I was lucky enough to be in Teramo at the right time of year, and doubly lucky to get to taste La Virtú in one of Teramo’s most famous restaurants, Il Ristorante Antico Cantinone, founded by Cav. Elio Pompa, who has contributed so much to Italy’s cuisine that he received the title, “Cavaliere,” a sort of Italian knighthood.
Another interesting dish I had there was spaghetti topped with teeny, tiny meatballs. It’s the only way you’ll ever see meatballs served with pasta in Italy. The Lady and the Tramp version, with huge meatballs sitting on spaghetti, is a totally American invention.
2. Crepe Soup
Thin as paper, egg and flour crepes are sprinkled with parmesan cheese and dusted with a hint of cinnamon, then rolled and served in a clear broth. Sounds simple, but it’s amazingly delicious. Chef Marcello Schillaci, the charming owner of La Catina di Porta Romana, taught me to make this gourmet treat, which in their dialect is called “Scrippelle in Brodo.” You can make the crepes several hours ahead of serving them.
Crepes in Broth: Scrippelle in Brodo
Makes 6 to 8 Servings
5 large eggs
5 tablespoons all-purpose flour
Pinch of salt
Parmesan or pecorino cheese
Freshly ground pepper
1 quart best-quality turkey or chicken broth, hot
1. In a bowl, using a whisk or electric hand mixer, beat the eggs and flour until smooth. Then add salt and 1 cup of water, a little at a time. Beat until combined.
2. Wet a paper towel with some olive oil and lightly spread on a non-stick frying pan, about 7 inches in diameter.
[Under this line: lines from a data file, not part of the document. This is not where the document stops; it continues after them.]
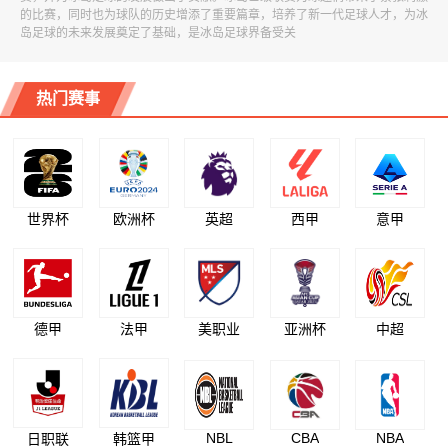
的比赛，同时也为球队的历史增添了重要篇章，培养了新一代足球人才，为冰
岛足球的未来发展奠定了基础，是冰岛足球界备受关
热门赛事
世界杯
欧洲杯
英超
西甲
意甲
德甲
法甲
美职业
亚洲杯
中超
NBL
CBA
NBA
日职联
韩篮甲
Heat over medium high heat. Pour a few tablespoonfuls of the batter into the center of the frying pan, and swirl it around to cover the bottom of the pan. Cook until just set, then flip over and cook the other side for just a few seconds until dry. Lay the crepe onto a clean cotton dishcloth. Repeat using the remaining batter. Once the crepes are cool, you can stack them on a plate.
3. To serve. Sprinkle each crepe with about a tablespoon of cheese and a pinch of cinnamon and pepper, then roll into a cigar shape. Repeat with all the crepes. To serve, put 3 crepes in each bowl, and top with hot broth.